The death of 25,000 bumblebees in Wilsonville, Oregon, can be read as a sure sign of things to come if we don’t all pitch in to help save the bee population.
Here are ways you can help protect bees, and, in turn, our global food supply.
1. Stop using chemical pesticides.
There are many reasons to avoid the use of chemicals in your lawn and garden. By killing off insects deemed pests, you also endanger the helpful predators on your lawn, such as ladybugs and lacewings, and the birds that will happily eat your “pesky” bugs for you. Chemical pesticides are one of the major reasons for the decline in the bee population, and without bees, who’s going to pollinate your plants? Are you planning on manually completing this task? When bees come through your yard, they are providing a free gardening service. Think of it as a work safety issue – don’t poison your labor (the birds, the bees, and their friends).
Also, if you are growing a fruit or vegetable garden, do you really want to ingest chemicals designed to kill living things?

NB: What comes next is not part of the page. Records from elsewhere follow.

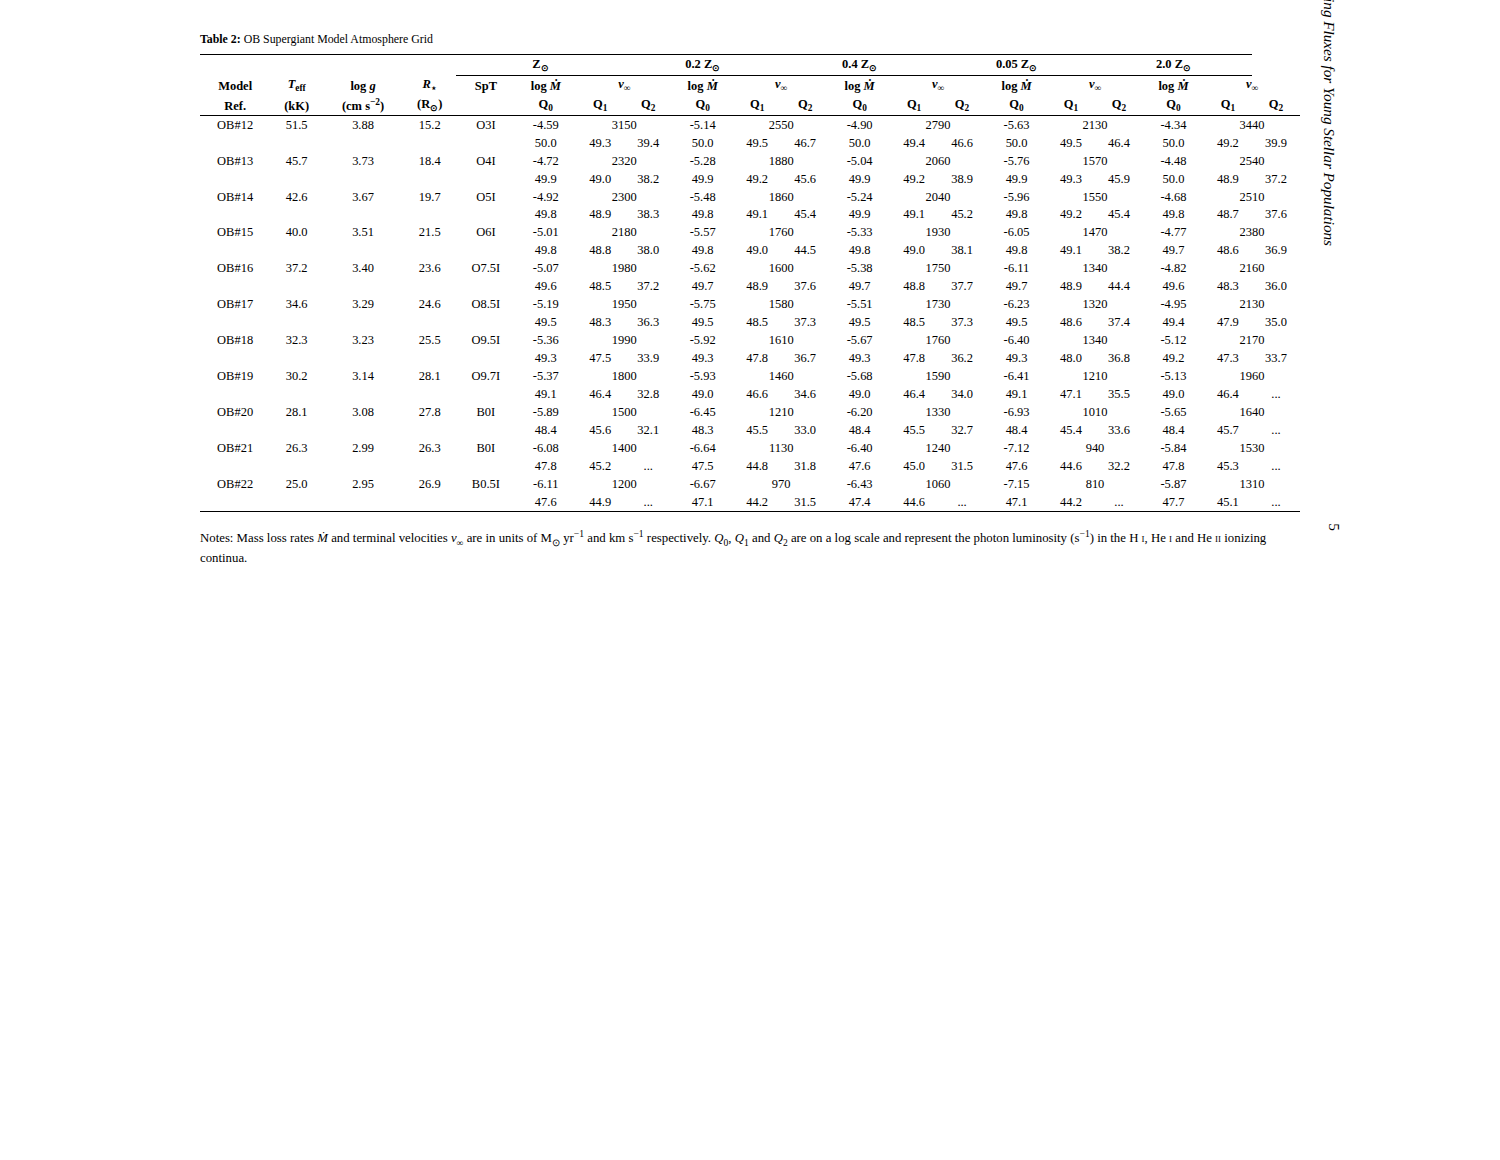Ionizing Fluxes for Young Stellar Populations
5
Table 2: OB Supergiant Model Atmosphere Grid
| | Z ⊙ | 0.2 Z ⊙ | 0.4 Z ⊙ | 0.05 Z ⊙ | 2.0 Z ⊙ |
| --- | --- | --- | --- | --- | --- |
| Model | T eff | log g | R ⋆ | SpT | log Ṁ | v ∞ | log Ṁ | v ∞ | log Ṁ | v ∞ | log Ṁ | v ∞ | log Ṁ | v ∞ |
| Ref. | (kK) | (cm s −2 ) | (R ⊙ ) | | Q 0 | Q 1 | Q 2 | Q 0 | Q 1 | Q 2 | Q 0 | Q 1 | Q 2 | Q 0 | Q 1 | Q 2 | Q 0 | Q 1 | Q 2 |
| OB#12 | 51.5 | 3.88 | 15.2 | O3I | -4.59 | 3150 | -5.14 | 2550 | -4.90 | 2790 | -5.63 | 2130 | -4.34 | 3440 |
| | 50.0 | 49.3 | 39.4 | 50.0 | 49.5 | 46.7 | 50.0 | 49.4 | 46.6 | 50.0 | 49.5 | 46.4 | 50.0 | 49.2 | 39.9 |
| OB#13 | 45.7 | 3.73 | 18.4 | O4I | -4.72 | 2320 | -5.28 | 1880 | -5.04 | 2060 | -5.76 | 1570 | -4.48 | 2540 |
| | 49.9 | 49.0 | 38.2 | 49.9 | 49.2 | 45.6 | 49.9 | 49.2 | 38.9 | 49.9 | 49.3 | 45.9 | 50.0 | 48.9 | 37.2 |
| OB#14 | 42.6 | 3.67 | 19.7 | O5I | -4.92 | 2300 | -5.48 | 1860 | -5.24 | 2040 | -5.96 | 1550 | -4.68 | 2510 |
| | 49.8 | 48.9 | 38.3 | 49.8 | 49.1 | 45.4 | 49.9 | 49.1 | 45.2 | 49.8 | 49.2 | 45.4 | 49.8 | 48.7 | 37.6 |
| OB#15 | 40.0 | 3.51 | 21.5 | O6I | -5.01 | 2180 | -5.57 | 1760 | -5.33 | 1930 | -6.05 | 1470 | -4.77 | 2380 |
| | 49.8 | 48.8 | 38.0 | 49.8 | 49.0 | 44.5 | 49.8 | 49.0 | 38.1 | 49.8 | 49.1 | 38.2 | 49.7 | 48.6 | 36.9 |
| OB#16 | 37.2 | 3.40 | 23.6 | O7.5I | -5.07 | 1980 | -5.62 | 1600 | -5.38 | 1750 | -6.11 | 1340 | -4.82 | 2160 |
| | 49.6 | 48.5 | 37.2 | 49.7 | 48.9 | 37.6 | 49.7 | 48.8 | 37.7 | 49.7 | 48.9 | 44.4 | 49.6 | 48.3 | 36.0 |
| OB#17 | 34.6 | 3.29 | 24.6 | O8.5I | -5.19 | 1950 | -5.75 | 1580 | -5.51 | 1730 | -6.23 | 1320 | -4.95 | 2130 |
| | 49.5 | 48.3 | 36.3 | 49.5 | 48.5 | 37.3 | 49.5 | 48.5 | 37.3 | 49.5 | 48.6 | 37.4 | 49.4 | 47.9 | 35.0 |
| OB#18 | 32.3 | 3.23 | 25.5 | O9.5I | -5.36 | 1990 | -5.92 | 1610 | -5.67 | 1760 | -6.40 | 1340 | -5.12 | 2170 |
| | 49.3 | 47.5 | 33.9 | 49.3 | 47.8 | 36.7 | 49.3 | 47.8 | 36.2 | 49.3 | 48.0 | 36.8 | 49.2 | 47.3 | 33.7 |
| OB#19 | 30.2 | 3.14 | 28.1 | O9.7I | -5.37 | 1800 | -5.93 | 1460 | -5.68 | 1590 | -6.41 | 1210 | -5.13 | 1960 |
| | 49.1 | 46.4 | 32.8 | 49.0 | 46.6 | 34.6 | 49.0 | 46.4 | 34.0 | 49.1 | 47.1 | 35.5 | 49.0 | 46.4 | ... |
| OB#20 | 28.1 | 3.08 | 27.8 | B0I | -5.89 | 1500 | -6.45 | 1210 | -6.20 | 1330 | -6.93 | 1010 | -5.65 | 1640 |
| | 48.4 | 45.6 | 32.1 | 48.3 | 45.5 | 33.0 | 48.4 | 45.5 | 32.7 | 48.4 | 45.4 | 33.6 | 48.4 | 45.7 | ... |
| OB#21 | 26.3 | 2.99 | 26.3 | B0I | -6.08 | 1400 | -6.64 | 1130 | -6.40 | 1240 | -7.12 | 940 | -5.84 | 1530 |
| | 47.8 | 45.2 | ... | 47.5 | 44.8 | 31.8 | 47.6 | 45.0 | 31.5 | 47.6 | 44.6 | 32.2 | 47.8 | 45.3 | ... |
| OB#22 | 25.0 | 2.95 | 26.9 | B0.5I | -6.11 | 1200 | -6.67 | 970 | -6.43 | 1060 | -7.15 | 810 | -5.87 | 1310 |
| | 47.6 | 44.9 | ... | 47.1 | 44.2 | 31.5 | 47.4 | 44.6 | ... | 47.1 | 44.2 | ... | 47.7 | 45.1 | ... |
Notes: Mass loss rates Ṁ and terminal velocities v∞ are in units of M⊙ yr−1 and km s−1 respectively. Q0, Q1 and Q2 are on a log scale and represent the photon luminosity (s−1) in the H i, He i and He ii ionizing continua.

2. Provide habitats for bees.
When looking for information on how to encourage bumblebees in our garden, I found an article with that very same title.
Apparently, my overworked husband and I have been doing the right thing already without even trying. According to the author, “[W]hat do you do if you want bumblebees in your garden? You need to provide three types of habitat — foraging, nesting, and hibernating. […T]he easiest solution is just to leave some areas of your yard completely alone to grow into native plants and provide a natural nesting and hibernating ground.”
So great news, you don’t have to do anything to help with this part! Just let your lawn do what it wants. Job #2: Done, my friends.
And honestly, which is prettier:
(Picture taken from article entitled “Lawn Mower Injuries a Growing Problem“: “More than 200,000 adults (and some 17,000 children) were treated for lawn mower injuries [in 2010] – a 3 percent increase over 2009 numbers.” Ick!)
Or a yard full of this:
3. Get involved.
The other major threat to bees is lack of corporate accountability. Even Russia recognizes the dangers of Genetically Modified Organisms (GMOs), and scientists globally have acknowledged the danger of GMO crops for bees and human consumption. Considering all that energy you have saved by not spraying your lawn with pesticides and not having to mow it, take a minute to write your local government representatives about your concern for the environment. Heck, don’t even bother typing anything more than CTRL+C to copy this content and CTRL+V to paste it into an email. Sign your name at the bottom of the letter if you really want to put some effort into the cause.
“Dear Representative/ Senator/ President/ [Insult Deleted] Exec at Monsanto,
I am concerned about the negative impact that Monsanto’s GMO crops have had on the global bee population and will have on the human population as a result. Much scientific research has pointed to the fact that GMOs are bad for the environment, and many European countries have already taken steps to eliminate this threat for their own populations. The fact that our nation has not yet taken steps to ban these crops, let alone label them, coupled with the ethical concerns about the profiteering by US politicians who have protected Monsanto’s investments, should not be taken lightly. I urge you to help protect our environment. Protect our bees, and protect us.
A Concerned Citizen,
[Your Name Here]”
Here is Monsanto’s contact information, although it is probably more useful to contact legislators.
For example, you can send your thanks to Senator Jeff Merkley from Oregon for working to overturn the Monsanto Protection Act. Here is his contact information. I even wrote a letter you can send to him just by copying and pasting:
“Dear Senator Merkley,
Regarding your actions on the Monsanto Protection Act:
A Concerned Citizen”
4. Stop singing the “Bumblebee Song.”
Our toddler has been coming home from her Christian daycare for the last several weeks doing what I thought was an awkward attempt at prayer. (As agnostics, you can imagine our concern.) However, walking into her daycare the other day, I realized it’s much worse: she’s been trying to emulate the squishing motion of the song, “Baby Bumblebee”.
It’s a song about the innocent slaughter of a baby. A baby bumblebee. The song promotes MURDER!
Obviously censorship might be one step over the line. My point is we have a responsibility to the younger generation to teach them compassion and respect for our environment. I admit, I am intensely afraid of many kinds of bugs, but I am working to change my initial knee-jerk reaction to spiders (KILL IT WITH FIRE!) into the thoughtful act of ushering them outside (if I’m home by myself, otherwise, it’s someone else’s duty).
We need to teach our kids about the vast inter-connections of the ecosystem. It’s not a task we should leave up to the school system (and apparently not our seemingly innocent and kind daycare director!) because kids are more impacted by what WE teach them outside the classroom. Play outside, explain the important role insects, like bees, play in protecting our environment, and teach children about the long-term dangers of using quick fixes such as pesticides to kill the ones that we consider “nuisances”.
Let’s work together to protect our little buzz-y friends, and they’ll protect us.